Stored data entries:
◇ ◇ ◇ ◇ ◇ ◇ ◇

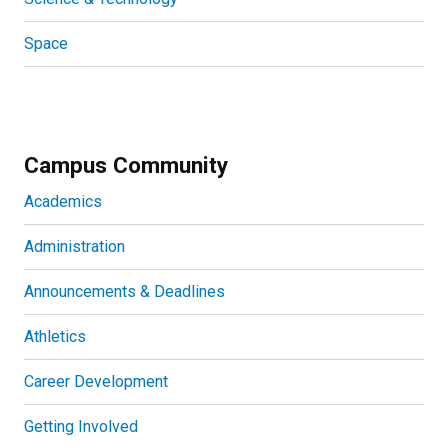
Space
Campus Community
Academics
Administration
Announcements & Deadlines
Athletics
Career Development
Getting Involved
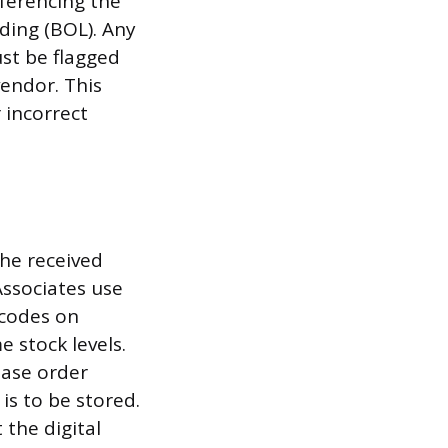
eferencing the
ading (BOL). Any
st be flagged
endor. This
 incorrect
the received
ssociates use
rcodes on
 stock levels.
hase order
 is to be stored.
 the digital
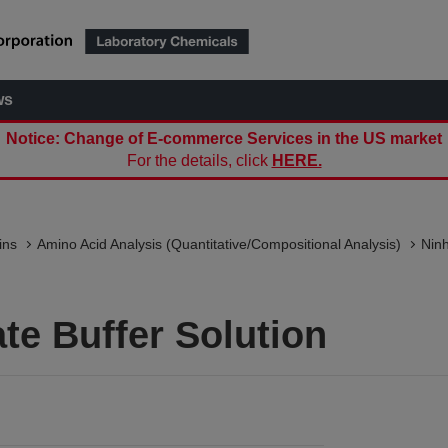
ws
Notice: Change of E-commerce Services in the US market
For the details, click
HERE.
ins
Amino Acid Analysis (Quantitative/Compositional Analysis)
Nin
te Buffer Solution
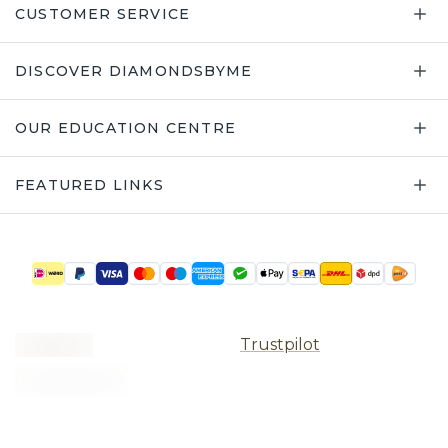
CUSTOMER SERVICE
DISCOVER DIAMONDSBYME
OUR EDUCATION CENTRE
FEATURED LINKS
Trustpilot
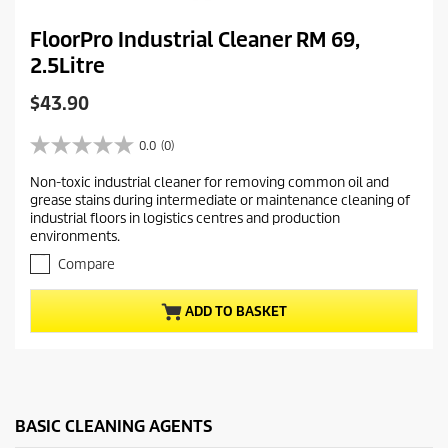
FloorPro Industrial Cleaner RM 69,
2.5Litre
C
$43.90
u
r
0.0
(0)
0
r
.
Non-toxic industrial cleaner for removing common oil and
e
0
grease stains during intermediate or maintenance cleaning of
o
n
industrial floors in logistics centres and production
u
t
environments.
t
p
o
Compare
r
f
5
o
ADD TO BASKET
s
d
t
u
a
c
r
t
s
.
p
BASIC CLEANING AGENTS
r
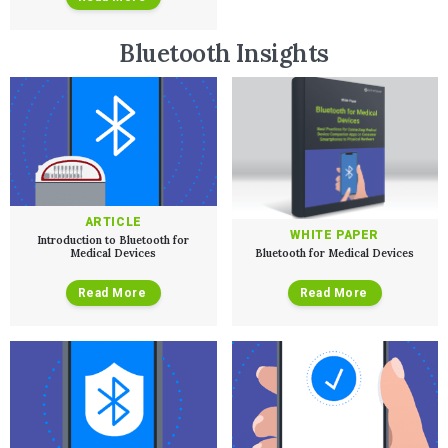
Playbooks
Press Releases
Newsletter
Bluetooth Insights
Podcasts
EVENTS
The Digital Ecosystems Webinar Series
The SaMD Toolbox Webinar Series
Bluetooth Low Energy Webinar Series
Move Faster Webinar Series
ARTICLE
WHITE PAPER
Introduction to Bluetooth for
Medical Devices
Bluetooth for Medical Devices
Read More
Read More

◇ ◇ ◇ ◇ ◇ ◇ ◇

◆ What to work on:
Filter the entries down to the lines with the word "Devices" in them.

◆ Final answer:
Medical Devices
Bluetooth for Medical Devices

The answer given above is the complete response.